The principle of speech recognition involves segmenting the entire audio into several small clips based on silent intervals. Each clip might be 1 second, 5 seconds, 10 seconds, or 20 seconds long. These small clips are then transcribed into text and combined to form subtitles.

When using faster-whisper mode or GeminiAI as your speech recognition channel, the following settings can achieve relatively better recognition results.

Click `Menu -- Tools -- Advanced Options`

Locate the `faster/openai Speech Recognition Adjustments` section and make the following changes:

  • Speech Threshold set to `0.5`
  • Minimum Duration/ms set to `0`
  • Maximum Speech Duration/s set to `5`
  • Silence Separation/ms set to `140`
  • Speech Padding set to `0`

Results after modification are shown in the image

Of course, you can also test other values according to your needs.

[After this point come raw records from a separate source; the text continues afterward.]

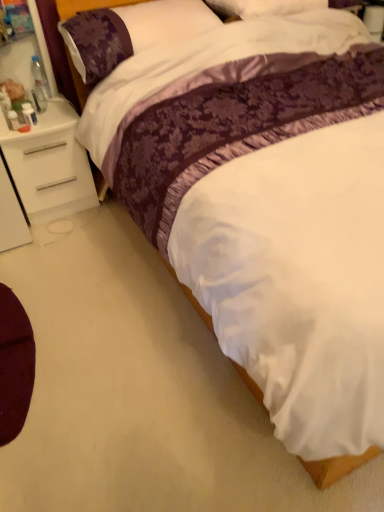
The image size is (384, 512). I want to click on maroon fabric cushion at lower left, so click(14, 365).

Where is `white matte nightstand at left`? white matte nightstand at left is located at coordinates (49, 165).

You are a GUI agent. You are given a task and a screenshot of the screen. Output one action in this format:
    pyautogui.click(x=<x>, y=<y>)
    Task: Click on the plush brown bear at left
    The image size is (384, 512).
    Given the screenshot: What is the action you would take?
    pyautogui.click(x=14, y=93)

This screenshot has height=512, width=384. Find the location of `maroon fabric cushion at lower left`. maroon fabric cushion at lower left is located at coordinates (14, 365).

Between point (103, 11) and point (15, 340), which one is positioned behind?

Point (103, 11)

Looking at this image, does purple satin pillow at upper left have a greater height compared to maroon fabric cushion at lower left?

Yes.

Between plush brown bear at left and purple satin pillow at upper left, which one has less height?

plush brown bear at left is shorter.

Is plush brown bear at left turned away from purple satin pillow at upper left?

No, plush brown bear at left is not facing away from purple satin pillow at upper left.

Can you tell me how much plush brown bear at left and purple satin pillow at upper left differ in facing direction?

The angular difference between plush brown bear at left and purple satin pillow at upper left is 92.8 degrees.

Between plush brown bear at left and purple satin pillow at upper left, which one appears on the left side from the viewer's perspective?

plush brown bear at left.

Considering the relative sizes of maroon fabric cushion at lower left and plush brown bear at left in the image provided, is maroon fabric cushion at lower left wider than plush brown bear at left?

Correct, the width of maroon fabric cushion at lower left exceeds that of plush brown bear at left.

Is maroon fabric cushion at lower left far away from plush brown bear at left?

Absolutely, maroon fabric cushion at lower left is distant from plush brown bear at left.

Considering the points (11, 291) and (22, 94), which point is in front, point (11, 291) or point (22, 94)?

The point (11, 291) is closer.

Who is more distant, maroon fabric cushion at lower left or plush brown bear at left?

plush brown bear at left is behind.

Is white matte nightstand at left inside purple satin pillow at upper left?

No, white matte nightstand at left is located outside of purple satin pillow at upper left.

Which is behind, point (197, 15) or point (36, 215)?

Positioned behind is point (36, 215).

Could you tell me if purple satin pillow at upper left is turned towards white matte nightstand at left?

No, purple satin pillow at upper left is not turned towards white matte nightstand at left.

Does purple satin pillow at upper left have a greater width compared to white matte nightstand at left?

Yes.

From a real-world perspective, relative to plush brown bear at left, is white matte nightstand at left vertically above or below?

From a real-world perspective, white matte nightstand at left is physically below plush brown bear at left.

Looking at the image, does white matte nightstand at left seem bigger or smaller compared to plush brown bear at left?

In the image, white matte nightstand at left appears to be larger than plush brown bear at left.

Considering the sizes of objects white matte nightstand at left and plush brown bear at left in the image provided, who is shorter, white matte nightstand at left or plush brown bear at left?

plush brown bear at left.

Based on their positions, is white matte nightstand at left located to the left or right of plush brown bear at left?

From the image, it's evident that white matte nightstand at left is to the right of plush brown bear at left.

Which of these two, maroon fabric cushion at lower left or purple satin pillow at upper left, is bigger?

With larger size is purple satin pillow at upper left.

Are maroon fabric cushion at lower left and purple satin pillow at upper left far apart?

maroon fabric cushion at lower left is positioned a significant distance from purple satin pillow at upper left.

From a real-world perspective, which is physically above, maroon fabric cushion at lower left or purple satin pillow at upper left?

purple satin pillow at upper left, from a real-world perspective.

Is maroon fabric cushion at lower left wider than purple satin pillow at upper left?

In fact, maroon fabric cushion at lower left might be narrower than purple satin pillow at upper left.

Does point (9, 362) lie behind point (55, 211)?

No, (9, 362) is closer to viewer.

From a real-world perspective, who is located lower, maroon fabric cushion at lower left or white matte nightstand at left?

In real-world perspective, maroon fabric cushion at lower left is lower.

Which object is positioned more to the right, maroon fabric cushion at lower left or white matte nightstand at left?

maroon fabric cushion at lower left.

What are the coordinates of `swivel chair that is below the purple satin pillow at upper left (from the image's perspective)` in the screenshot? It's located at [x=14, y=365].

Image resolution: width=384 pixels, height=512 pixels. In the image, there is a purple satin pillow at upper left. What are the coordinates of `toy below it (from a real-world perspective)` in the screenshot? It's located at (14, 93).

Considering their positions, is white matte nightstand at left positioned closer to purple satin pillow at upper left than maroon fabric cushion at lower left?

Among the two, white matte nightstand at left is located nearer to purple satin pillow at upper left.

From the image, which object appears to be nearer to purple satin pillow at upper left, maroon fabric cushion at lower left or white matte nightstand at left?

The object closer to purple satin pillow at upper left is white matte nightstand at left.

Looking at the image, which one is located closer to maroon fabric cushion at lower left, plush brown bear at left or white matte nightstand at left?

white matte nightstand at left.

When comparing their distances from plush brown bear at left, does maroon fabric cushion at lower left or purple satin pillow at upper left seem further?

maroon fabric cushion at lower left is further to plush brown bear at left.

Based on the photo, estimate the real-world distances between objects in this image. Which object is closer to white matte nightstand at left, maroon fabric cushion at lower left or plush brown bear at left?

plush brown bear at left.

Considering their positions, is white matte nightstand at left positioned closer to maroon fabric cushion at lower left than purple satin pillow at upper left?

white matte nightstand at left is closer to maroon fabric cushion at lower left.

Which object lies further to the anchor point purple satin pillow at upper left, maroon fabric cushion at lower left or plush brown bear at left?

Based on the image, maroon fabric cushion at lower left appears to be further to purple satin pillow at upper left.

Considering their positions, is maroon fabric cushion at lower left positioned further to plush brown bear at left than white matte nightstand at left?

maroon fabric cushion at lower left lies further to plush brown bear at left than the other object.

Locate an element on the screen. The height and width of the screenshot is (512, 384). nightstand between plush brown bear at left and maroon fabric cushion at lower left vertically is located at coordinates (49, 165).

What are the coordinates of `toy between purple satin pillow at upper left and maroon fabric cushion at lower left from top to bottom` in the screenshot? It's located at pyautogui.click(x=14, y=93).

Image resolution: width=384 pixels, height=512 pixels. I want to click on nightstand between plush brown bear at left and purple satin pillow at upper left from left to right, so click(49, 165).

The image size is (384, 512). I want to click on nightstand between purple satin pillow at upper left and maroon fabric cushion at lower left in the up-down direction, so click(x=49, y=165).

Reducing 403 Error Rate for edge-tts (Also Applicable to Other Dubbing Channels)

As dubbing requires connecting to Microsoft's API, 403 errors cannot be entirely avoided. However, you can reduce their occurrence with the following adjustments:

Navigate to `Menu → Tools/Options → Advanced Options → Dubbing Adjustments` as shown below:

  1. Number of Concurrent Dubbing Subtitles: It is recommended to set this to `1`. Reducing the number of subtitles dubbed simultaneously can lower errors caused by excessive request frequency. This setting is also applicable to other dubbing channels.
  2. Pause Time After Dubbing/seconds: For instance, setting this to `5` means pausing for 5 seconds after each subtitle is dubbed before proceeding to the next. It is recommended to set this value to `5` or higher to reduce the error rate by extending the request interval.